Domaine de Gournier, Vin de Pays des Cévennes Rouge, 2009

…doesn’t strip to its underwear while you’re still pouring the drinks

The label of a bottle of Domaine de Gournier, a French red wine

Okay. Let’s rattle through this one quickly, shall we? I mean, we’re all busy people.

So. Domaine de Gournier, Cévennes. It’s red. Dark red. Heavyish.

Both to the nose and in the mouth, it’s far from being an exhibitionist. You need to work at it a bit. The one flavour that presents itself unashamedly is plum. Caramelised plum, what’s more — which is a pretty nice kind of plum if you ask me.

(Marks & Spencer does a plum danish pastry. This is like those plums.)

Aromatically, we have yeasty, herby things (rosemary? Thyme?) going on. Squint your nose a bit and you might, like me, be put in mind of rain-laden pine-trees.

Taste-wise, alongside the M&S plum, there’s a peppery spiciness. Soil. Leather. Coffee. It’s the kind of wine, in other words, that’d wear tweed and wellies.

It’s also a smidgin on the harsh side (I do mean a smidgin): that little tight rasp at the back of the throat. But what did you expect?

Verdict

If you’re looking for a rough-and-ready, vaguely Bordeaux-style weekday wine that doesn’t strip to its underwear while you’re still pouring the drinks, this will do a fine job. And it won’t decimate your bank balance.

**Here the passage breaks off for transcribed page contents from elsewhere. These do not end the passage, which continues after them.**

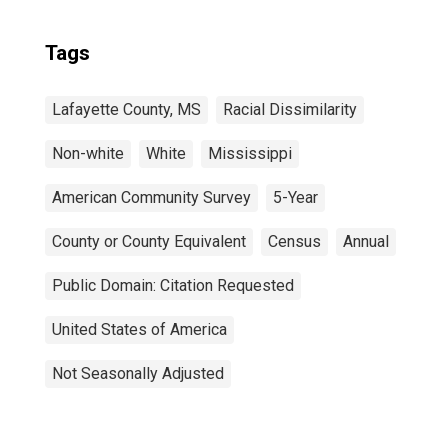
Tags
Lafayette County, MS
Racial Dissimilarity
Non-white
White
Mississippi
American Community Survey
5-Year
County or County Equivalent
Census
Annual
Public Domain: Citation Requested
United States of America
Not Seasonally Adjusted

Unless your bank balance is £57.50.

Drink it with food, I think. Being a robust kind of character, it could stand up to most things you’d throw at it.

Thoroughly respectable without being exceptional — though at this price, that in itself is not to be disparaged.

Rating ***
ABV 13.5%
Price £5.75 from The Wine Society

Domaine Font de Michelle 2004, Châteauneuf-du-Pape

…thrusts an unapologetic gallicism in your direction

The label of a bottle of Chateauneuf du PapeThis wine is French. It’s very French.

That’s a good thing, by the way.

I couldn’t tell you exactly what I mean by that, except that everything about its smell and taste thrusts an unapologetic Gallicism in your direction.

Much like General de Gaulle did, I’d imagine.

Its relatively rare — and very welcome — for a wine both to evoke an overflowing of fruit (here, ripe, fat cherries and crushed raspberries particularly, as well as dark, rich prune) and to maintain an almost austere, savoury complexity, bound in by a fruit-kernel-bitter structure.

Verdict

This is a massive wine, a fireball blooming in the mouth. Suck and chew on it for several seconds and you’ll see what I mean. Its intensity and depth is port- or brandy-like. But despite its massiveness, it doesn’t overreach. It keeps its structure and integrity right through its development: no telling belch of alcohol or flab of fruity decay.

I’m not sure if you can still readily buy the 2004 Domaine Font de Michelle: I got it a while ago from the Wine Society, but it’s no longer available there. Other vintages, though, seem to be available at Waitrose and Lay & Wheeler. On the strength of this one, I’d recommend trying others.